SCDType2DeltaMerge

It is a Delta merge operation that stores and manages both current and historical data over time.

Type

transform

Class

fire.nodes.etl.NodeSCDType2DeltaMerge

Fields

Name

Title

Description

targetType

Target Type

Target Type Table or Path

targetLocation

Target Delta Path

Delta Path of the target location

tableName

TableName

TableName

keyColumns

Key Columns

Merge Check.

active_flag_col

Active Flag Column

Used to mark which record is the current active one.

active_flag_vals

Active Flag Value

True or False OR 1 or 0.

start_date_col

Start Date Column Name

Column Name when a particular version of a record became valid or active

end_date_col

End Date Column Name

Column Name when a particular version of a record became invalid or inactive

start_date_val

Start Date Column Value

date value for particular version of a record became valid or active

end_date_val

End Date Column Value

date value for a particular version of a record became valid or active

Details

SCDType2 Delta Merge Node Details

It is a Delta merge operation that stores and manages both current and historical data over time.

Parameters to be set:

  • OUTPUT STORAGE LEVEL: Choose how the data should be stored (e.g., DEFAULT, DISK_ONLY).

  • TARGET TYPE: Select the type of target for the merge operation. This could be a Delta Lake table or a path to a directory.

  • TARGET DELTA PATH: If “TARGET TYPE” is set to “Delta”, specify the directory where the Delta Lake table is located. Use the “Browse” button to navigate and select the location.

  • TABLENAME: If “TARGET TYPE” is set to “Table”, specify the name of the Delta Lake table.

  • KEY COLUMNS: Specify the column(s) that uniquely identify rows in the dimension table (e.g., customer_id, product_id). These columns are used to match rows between the source DataFrame and the target Delta Lake table. Select the key column(s) from the “Available” list and move them to the “Selected” list using the arrow buttons.

  • ACTIVE FLAG COLUMN: Specify the name of the column in the Delta Lake table that indicates whether a record is currently active. This column is typically a boolean or flag column (e.g., is_current, is_active).

  • ACTIVE FLAG VALUE: Specify the value that represents an “active” record in the ACTIVE FLAG COLUMN. This is usually true or 1, but it could be a different value depending on your data.

  • START DATE COLUMN NAME: Specify the name of the column in the Delta Lake table that will store the start date of a record’s validity. This column is used in SCD2 to track when a particular version of a record became active (e.g., effective_start_date, valid_from).

  • END DATE COLUMN NAME: Specify the name of the column in the Delta Lake table that will store the end date of a record’s validity. This column is used in SCD2 to track when a particular version of a record became inactive (e.g., effective_end_date, valid_to).

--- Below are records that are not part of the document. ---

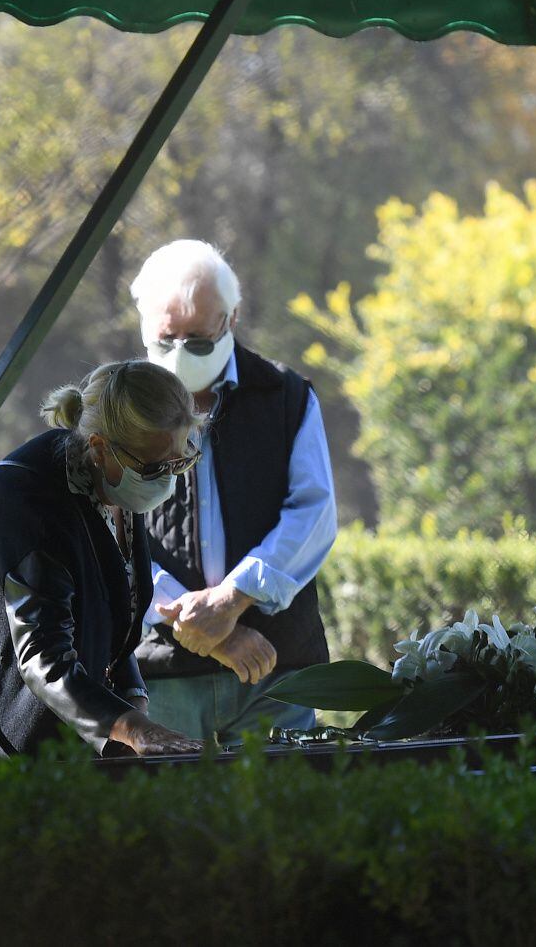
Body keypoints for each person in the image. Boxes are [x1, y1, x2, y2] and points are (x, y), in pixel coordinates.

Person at [0, 362, 212, 769]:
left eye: (180, 463)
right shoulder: (25, 502)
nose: (168, 480)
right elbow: (44, 655)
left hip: (47, 747)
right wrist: (131, 727)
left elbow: (112, 620)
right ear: (98, 448)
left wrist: (133, 701)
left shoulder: (118, 481)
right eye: (156, 468)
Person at [129, 240, 338, 743]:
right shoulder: (119, 408)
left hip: (275, 672)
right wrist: (204, 625)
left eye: (198, 339)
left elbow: (313, 514)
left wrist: (234, 598)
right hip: (159, 678)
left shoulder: (285, 396)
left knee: (276, 816)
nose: (180, 351)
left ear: (232, 319)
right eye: (166, 338)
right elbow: (105, 533)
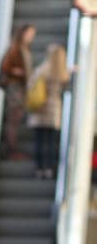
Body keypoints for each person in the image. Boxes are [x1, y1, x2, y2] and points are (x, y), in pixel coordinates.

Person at [28, 43, 74, 179]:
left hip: (39, 109)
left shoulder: (41, 69)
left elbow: (31, 85)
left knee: (39, 141)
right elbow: (67, 89)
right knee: (51, 141)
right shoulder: (62, 72)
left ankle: (38, 168)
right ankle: (49, 168)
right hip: (54, 110)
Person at [0, 22, 35, 160]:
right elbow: (5, 68)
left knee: (16, 118)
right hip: (15, 88)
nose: (31, 37)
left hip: (20, 88)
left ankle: (11, 148)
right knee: (13, 119)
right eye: (29, 34)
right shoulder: (15, 48)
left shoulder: (23, 49)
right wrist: (17, 72)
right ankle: (10, 149)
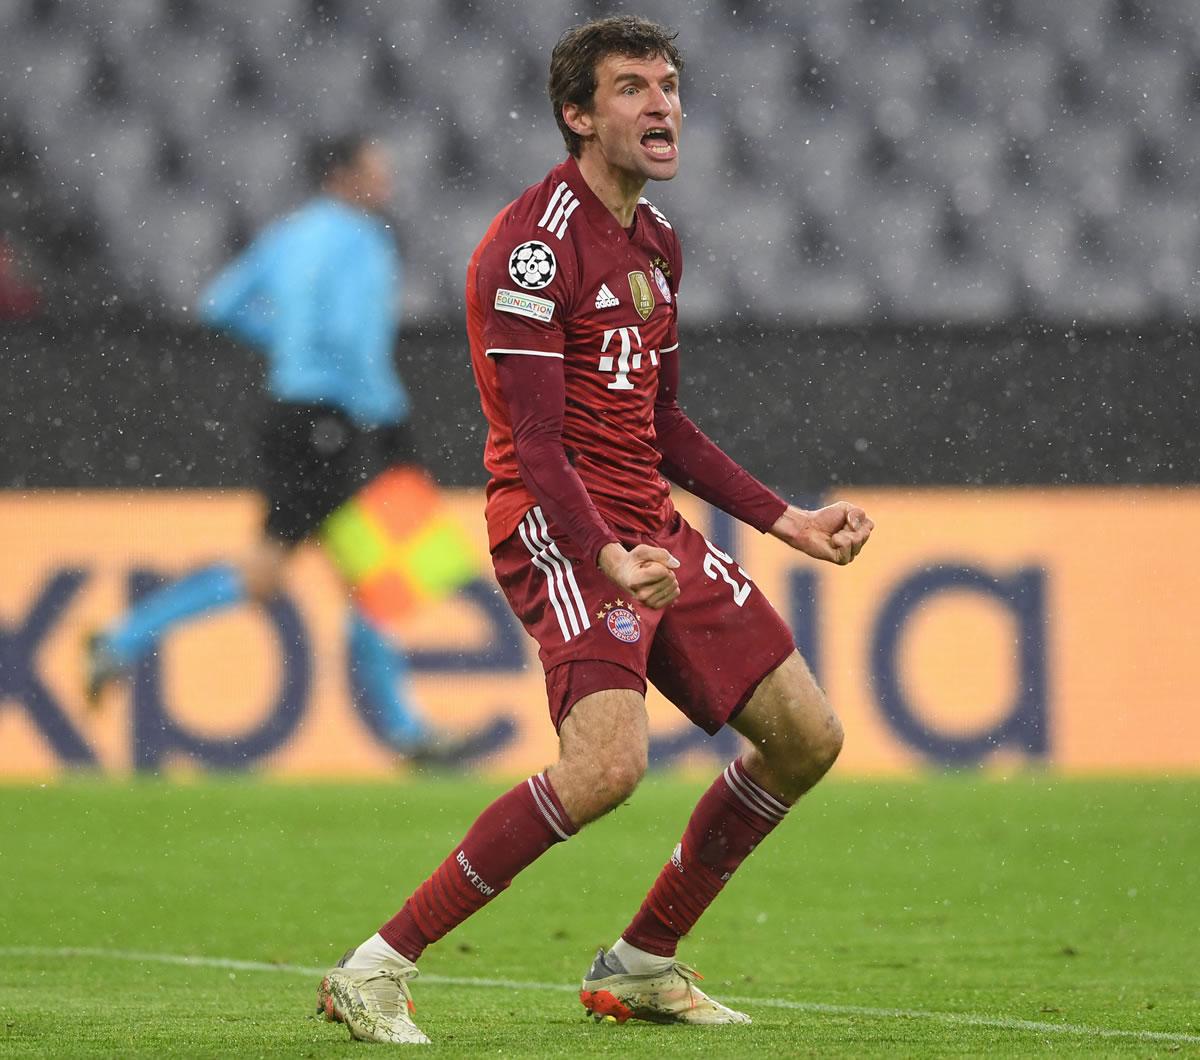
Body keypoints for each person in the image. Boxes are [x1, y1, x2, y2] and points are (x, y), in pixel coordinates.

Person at [316, 16, 873, 1044]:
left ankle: (642, 962)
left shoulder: (658, 244)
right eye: (630, 88)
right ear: (578, 115)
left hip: (645, 526)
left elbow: (660, 422)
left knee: (806, 736)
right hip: (558, 526)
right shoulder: (532, 251)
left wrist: (785, 519)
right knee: (606, 768)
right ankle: (377, 967)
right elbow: (533, 444)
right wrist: (605, 553)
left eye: (668, 85)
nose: (661, 104)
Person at [86, 133, 507, 766]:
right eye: (375, 167)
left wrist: (290, 346)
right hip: (335, 421)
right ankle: (122, 638)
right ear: (343, 175)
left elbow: (219, 304)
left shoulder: (289, 232)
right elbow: (353, 340)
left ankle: (409, 734)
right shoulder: (365, 239)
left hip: (290, 414)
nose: (387, 178)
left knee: (363, 574)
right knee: (302, 571)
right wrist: (393, 428)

  • START DATE COLUMN VALUE: Specify the value to be used for the START DATE COLUMN when a new record is inserted or an existing record is updated. This is often a function like current_date() to use the current date, but it could be a literal value or an expression.

  • END DATE COLUMN VALUE: Specify the value to be used for the END DATE COLUMN when a new record is inserted or an existing record is updated. This is often a very large date in the future (to represent “infinity”) or a function like current_date() to use the current date (if you’re updating the end date of the previous record).

Examples

SCD Type 2 Delta Merge Node Examples

Example of Performing an SCD2 Merge

  • OUTPUT STORAGE LEVEL: DEFAULT

  • TARGET TYPE: Delta

  • TARGET DELTA PATH: /user/hive/warehouse/dim_customers

  • KEY COLUMNS: customer_id

  • ACTIVE FLAG COLUMN: is_current

  • ACTIVE FLAG VALUE: true

  • START DATE COLUMN NAME: effective_start_date

  • END DATE COLUMN NAME: effective_end_date

  • START DATE COLUMN VALUE: current_date()

  • END DATE COLUMN VALUE: date_add(current_date(), 10000) (adding 10000 days to represent a date far in the future)

This configuration would:

Perform an SCD2 merge on the dim_customers Delta Lake table.

Use customer_id to match rows.

Use is_current as the active flag column, with true representing active records.

Use effective_start_date and effective_end_date to track the validity period of each record.

Set the effective_start_date to the current date for new and updated records.

Set the effective_end_date to a date far in the future for new and updated records.

This setup ensures that you maintain a full history of changes in your customer dimension table, allowing you to analyze customer data over time.